Arbeitsblatt zum Gedicht
PDF (24.6 KB)

Details zum Gedicht „Entsagung“

Anzahl Strophen
5
Anzahl Verse
20
Anzahl Wörter
145
Entstehungsjahr
1817
Epoche
Biedermeier,
Realismus

Gedicht-Analyse

Das Gedicht „Entsagung“ wurde von dem österreichischen Dichter Franz Grillparzer verfasst, der zwischen 1791 und 1872 lebte. Der Inhalt des Gedichts reflektiert die philosophische und soziale Perspektive des 19. Jahrhunderts, einer Zeit der Veränderungen in vielen gesellschaftlichen Bereichen.

Auf den ersten Blick wirkt das Gedicht ernst und nachdenklich.

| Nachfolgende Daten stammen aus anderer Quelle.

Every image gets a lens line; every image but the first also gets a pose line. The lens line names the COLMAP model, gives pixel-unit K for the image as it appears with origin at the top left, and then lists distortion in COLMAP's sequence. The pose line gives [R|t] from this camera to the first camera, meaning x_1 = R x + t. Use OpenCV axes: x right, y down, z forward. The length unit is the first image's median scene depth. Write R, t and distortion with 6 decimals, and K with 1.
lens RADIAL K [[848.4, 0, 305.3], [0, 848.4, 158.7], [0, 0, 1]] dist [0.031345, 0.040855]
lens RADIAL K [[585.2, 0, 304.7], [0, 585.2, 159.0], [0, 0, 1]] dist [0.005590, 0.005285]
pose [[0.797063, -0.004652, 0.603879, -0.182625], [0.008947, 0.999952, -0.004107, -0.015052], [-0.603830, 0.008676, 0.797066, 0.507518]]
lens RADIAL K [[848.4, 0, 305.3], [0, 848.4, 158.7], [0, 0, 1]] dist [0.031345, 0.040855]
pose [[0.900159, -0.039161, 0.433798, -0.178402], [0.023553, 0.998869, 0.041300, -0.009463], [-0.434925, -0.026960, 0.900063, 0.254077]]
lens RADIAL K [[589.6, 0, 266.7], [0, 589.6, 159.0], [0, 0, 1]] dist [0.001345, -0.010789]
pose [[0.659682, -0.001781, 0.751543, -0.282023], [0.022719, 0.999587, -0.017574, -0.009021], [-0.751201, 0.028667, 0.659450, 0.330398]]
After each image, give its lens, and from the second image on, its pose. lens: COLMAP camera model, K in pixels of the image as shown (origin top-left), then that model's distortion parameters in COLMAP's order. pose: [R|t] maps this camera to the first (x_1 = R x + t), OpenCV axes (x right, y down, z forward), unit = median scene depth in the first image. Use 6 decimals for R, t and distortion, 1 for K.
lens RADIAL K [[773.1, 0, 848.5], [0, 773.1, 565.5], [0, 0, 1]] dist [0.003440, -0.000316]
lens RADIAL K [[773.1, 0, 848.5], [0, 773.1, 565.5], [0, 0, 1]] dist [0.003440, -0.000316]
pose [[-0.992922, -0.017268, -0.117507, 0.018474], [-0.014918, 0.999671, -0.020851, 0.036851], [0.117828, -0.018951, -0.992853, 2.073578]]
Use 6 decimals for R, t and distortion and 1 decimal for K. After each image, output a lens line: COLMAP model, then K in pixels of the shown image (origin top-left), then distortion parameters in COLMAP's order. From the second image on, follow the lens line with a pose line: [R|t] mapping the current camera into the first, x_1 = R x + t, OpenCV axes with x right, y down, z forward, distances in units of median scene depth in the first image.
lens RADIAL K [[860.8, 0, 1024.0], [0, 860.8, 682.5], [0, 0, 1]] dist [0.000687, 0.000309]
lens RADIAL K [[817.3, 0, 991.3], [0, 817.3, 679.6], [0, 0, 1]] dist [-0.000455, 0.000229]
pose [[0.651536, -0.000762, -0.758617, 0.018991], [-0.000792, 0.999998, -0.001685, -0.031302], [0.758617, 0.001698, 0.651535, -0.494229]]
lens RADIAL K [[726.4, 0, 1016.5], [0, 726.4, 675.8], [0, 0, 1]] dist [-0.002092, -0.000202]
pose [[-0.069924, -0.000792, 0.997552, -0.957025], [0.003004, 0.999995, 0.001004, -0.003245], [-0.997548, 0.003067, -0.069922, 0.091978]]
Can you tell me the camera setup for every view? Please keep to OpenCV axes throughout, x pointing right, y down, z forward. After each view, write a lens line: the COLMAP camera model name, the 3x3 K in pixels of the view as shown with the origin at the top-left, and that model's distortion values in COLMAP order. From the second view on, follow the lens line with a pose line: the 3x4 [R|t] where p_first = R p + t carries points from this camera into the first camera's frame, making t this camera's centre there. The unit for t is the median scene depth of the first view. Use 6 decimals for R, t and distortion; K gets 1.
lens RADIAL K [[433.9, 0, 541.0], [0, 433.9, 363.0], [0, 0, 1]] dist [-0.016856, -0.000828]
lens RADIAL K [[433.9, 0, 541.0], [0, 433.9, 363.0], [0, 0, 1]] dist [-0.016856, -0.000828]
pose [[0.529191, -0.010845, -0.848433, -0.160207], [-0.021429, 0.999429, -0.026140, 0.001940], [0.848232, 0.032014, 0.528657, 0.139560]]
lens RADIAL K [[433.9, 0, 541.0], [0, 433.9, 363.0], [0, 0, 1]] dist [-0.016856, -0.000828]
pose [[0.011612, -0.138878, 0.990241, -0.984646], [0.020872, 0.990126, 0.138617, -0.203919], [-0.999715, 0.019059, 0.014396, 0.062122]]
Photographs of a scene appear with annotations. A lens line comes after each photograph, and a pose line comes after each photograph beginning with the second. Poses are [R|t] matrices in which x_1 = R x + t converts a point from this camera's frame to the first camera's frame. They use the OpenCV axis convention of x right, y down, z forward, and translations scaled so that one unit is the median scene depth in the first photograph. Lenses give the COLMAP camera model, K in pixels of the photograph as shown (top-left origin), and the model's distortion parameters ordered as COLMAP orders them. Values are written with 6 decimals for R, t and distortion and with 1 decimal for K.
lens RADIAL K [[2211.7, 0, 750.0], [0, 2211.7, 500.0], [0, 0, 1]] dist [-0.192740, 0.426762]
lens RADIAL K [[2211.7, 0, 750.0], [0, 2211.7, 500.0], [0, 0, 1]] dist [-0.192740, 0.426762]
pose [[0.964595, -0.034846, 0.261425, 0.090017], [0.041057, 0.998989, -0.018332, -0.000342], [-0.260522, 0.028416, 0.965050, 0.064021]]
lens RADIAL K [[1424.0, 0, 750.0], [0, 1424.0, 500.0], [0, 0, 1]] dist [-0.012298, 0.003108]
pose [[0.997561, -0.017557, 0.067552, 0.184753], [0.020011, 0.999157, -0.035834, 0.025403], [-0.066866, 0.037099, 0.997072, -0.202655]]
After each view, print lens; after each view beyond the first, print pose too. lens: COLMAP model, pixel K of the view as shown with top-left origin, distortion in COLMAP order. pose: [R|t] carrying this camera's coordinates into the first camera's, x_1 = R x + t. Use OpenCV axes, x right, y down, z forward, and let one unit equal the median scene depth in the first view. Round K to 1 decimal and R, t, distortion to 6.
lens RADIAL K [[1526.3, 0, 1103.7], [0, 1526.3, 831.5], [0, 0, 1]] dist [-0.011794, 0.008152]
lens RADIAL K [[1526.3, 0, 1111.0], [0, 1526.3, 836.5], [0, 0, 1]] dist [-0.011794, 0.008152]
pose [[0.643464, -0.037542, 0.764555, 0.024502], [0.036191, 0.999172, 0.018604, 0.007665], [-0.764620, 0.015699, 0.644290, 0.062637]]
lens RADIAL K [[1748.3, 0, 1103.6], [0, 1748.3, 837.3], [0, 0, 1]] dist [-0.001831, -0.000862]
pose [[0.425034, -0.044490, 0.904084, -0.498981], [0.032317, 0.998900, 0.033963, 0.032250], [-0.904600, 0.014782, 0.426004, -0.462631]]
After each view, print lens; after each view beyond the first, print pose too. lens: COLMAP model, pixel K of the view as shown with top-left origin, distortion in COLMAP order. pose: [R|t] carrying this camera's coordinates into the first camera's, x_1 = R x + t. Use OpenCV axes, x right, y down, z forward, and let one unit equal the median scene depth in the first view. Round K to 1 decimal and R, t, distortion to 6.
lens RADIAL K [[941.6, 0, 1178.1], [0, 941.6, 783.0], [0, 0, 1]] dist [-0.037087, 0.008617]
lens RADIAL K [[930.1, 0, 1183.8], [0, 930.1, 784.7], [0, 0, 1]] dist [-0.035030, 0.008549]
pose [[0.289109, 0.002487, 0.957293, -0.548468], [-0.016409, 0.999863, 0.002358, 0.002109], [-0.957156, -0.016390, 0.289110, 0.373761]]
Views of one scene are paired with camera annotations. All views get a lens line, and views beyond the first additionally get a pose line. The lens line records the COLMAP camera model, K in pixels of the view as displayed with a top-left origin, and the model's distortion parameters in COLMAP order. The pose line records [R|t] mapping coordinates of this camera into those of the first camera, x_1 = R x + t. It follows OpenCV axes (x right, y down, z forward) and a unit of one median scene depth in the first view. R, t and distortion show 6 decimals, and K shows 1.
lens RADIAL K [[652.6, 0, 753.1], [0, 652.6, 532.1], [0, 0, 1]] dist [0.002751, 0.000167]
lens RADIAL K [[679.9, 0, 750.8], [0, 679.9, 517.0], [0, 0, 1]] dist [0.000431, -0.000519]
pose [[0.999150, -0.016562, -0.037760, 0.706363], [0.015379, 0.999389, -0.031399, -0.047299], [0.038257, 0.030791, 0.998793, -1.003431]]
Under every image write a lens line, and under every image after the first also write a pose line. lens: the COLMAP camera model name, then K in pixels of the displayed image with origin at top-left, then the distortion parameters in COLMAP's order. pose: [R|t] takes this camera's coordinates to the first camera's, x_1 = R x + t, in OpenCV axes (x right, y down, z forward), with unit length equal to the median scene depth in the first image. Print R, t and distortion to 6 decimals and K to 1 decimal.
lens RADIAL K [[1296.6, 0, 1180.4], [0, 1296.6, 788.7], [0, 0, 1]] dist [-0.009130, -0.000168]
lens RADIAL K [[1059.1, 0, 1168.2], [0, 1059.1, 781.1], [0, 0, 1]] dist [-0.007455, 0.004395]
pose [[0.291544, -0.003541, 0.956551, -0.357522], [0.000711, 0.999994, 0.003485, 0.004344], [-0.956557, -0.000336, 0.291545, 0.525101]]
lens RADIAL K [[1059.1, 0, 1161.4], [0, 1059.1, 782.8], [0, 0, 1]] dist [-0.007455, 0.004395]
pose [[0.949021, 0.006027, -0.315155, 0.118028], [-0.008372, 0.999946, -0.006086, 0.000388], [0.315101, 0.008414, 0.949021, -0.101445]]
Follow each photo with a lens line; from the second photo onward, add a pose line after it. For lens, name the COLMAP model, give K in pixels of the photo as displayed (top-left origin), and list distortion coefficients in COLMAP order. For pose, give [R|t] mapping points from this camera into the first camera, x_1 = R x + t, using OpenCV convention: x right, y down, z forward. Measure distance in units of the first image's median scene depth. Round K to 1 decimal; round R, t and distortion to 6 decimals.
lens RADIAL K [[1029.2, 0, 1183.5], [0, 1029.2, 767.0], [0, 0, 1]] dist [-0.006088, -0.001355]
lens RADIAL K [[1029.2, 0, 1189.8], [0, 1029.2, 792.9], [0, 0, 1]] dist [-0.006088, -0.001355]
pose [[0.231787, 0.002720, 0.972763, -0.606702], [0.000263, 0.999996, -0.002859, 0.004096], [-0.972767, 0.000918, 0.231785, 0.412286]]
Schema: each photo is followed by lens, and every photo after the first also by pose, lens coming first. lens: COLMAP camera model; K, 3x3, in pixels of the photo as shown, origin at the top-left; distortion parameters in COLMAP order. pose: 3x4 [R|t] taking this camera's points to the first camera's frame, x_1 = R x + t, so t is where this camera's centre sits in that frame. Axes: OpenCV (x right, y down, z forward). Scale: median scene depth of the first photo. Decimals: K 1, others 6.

Es legt den Fokus auf das Thema Verzicht und dessen Rolle im Leben eines Menschen.

Inhaltlich geht es darum, dass der Mensch ständig auf etwas verzichten muss („Des Menschen ew'ges Loos, es heißt: Entbehren“). Der Mensch kann nichts wirklich besitzen, außer das, was er freiwillig aufgibt. Selbst Genüsse und Vergnügungen, wie etwa ein Festmahl oder der Kuss eines geliebten Menschen, sind nur von vorübergehender Art. Denn die „natur alther nothwend'ge Mächte“ ziehen alles in ihr eigenen Bereich und machen den Menschen damit zu ihrem Gefangenen. Egal was man hat oder besitzt, man ist daran gebunden und damit auch ein Sklave davon („wo du herrschest, bist du auch der Knecht“). Nur was man zurückweist oder ablehnt, kann einem erhalten bleiben und in der Entsagung und Verabschiedung von Besitz erkennt der Mensch, was wirklich ihm gehört - er selbst („Erhältst du dir das einzig deine: Dich!“).

Die Form des Gedichts ist ein gereimter vierzeiliger Vers mit einer Art Kreuzreim-Schema. Die Sprache ist gemeinhin klar und direkt, aber Grillparzer verwendet auch metaphorische Ausdrücke und Euphemismen (z.B. „Götterwein“ für Alkohol oder „lauernd“ für die Naturkräfte), die zur Verdichtung der Thematik beitragen.

Insgesamt bringt das Gedicht eine eher melancholische und philosophische Reflexion über das menschliche Leben und seine Bedingungen zum Ausdruck. Es thematisiert das Paradoxon menschlichen Begehrens und Besitzens, die Natur des Verzichts und die damit einhergehende Freiheit des Individuums. Grillparzers Appell an die Selbsterkenntnis und Selbstbehauptung durch Verzicht und Entsagung kann als eine Form der menschlichen Autonomie in einer von äußeren Zwängen und Begrenzungen geprägten Welt gesehen werden.

Weitere Informationen

Das Gedicht „Entsagung“ stammt aus der Feder des Autors bzw. Lyrikers Franz Grillparzer. Geboren wurde Grillparzer im Jahr 1791 in Wien. Das Gedicht ist im Jahr 1817 entstanden. Erscheinungsort des Textes ist Stuttgart. Von der Entstehungszeit des Gedichtes bzw. von den Lebensdaten des Autors her lässt sich das Gedicht den Epochen Biedermeier oder Realismus zuordnen. Bei dem Schriftsteller Grillparzer handelt es sich um einen typischen Vertreter der genannten Epochen. Das 145 Wörter umfassende Gedicht besteht aus 20 Versen mit insgesamt 5 Strophen. Weitere bekannte Gedichte des Autors Franz Grillparzer sind „Der Wunderbrunnen“, „Vorzeichen“ und „Werbung“. Zum Autor des Gedichtes „Entsagung“ liegen auf unserem Portal abi-pur.de weitere 300 Gedichte vor.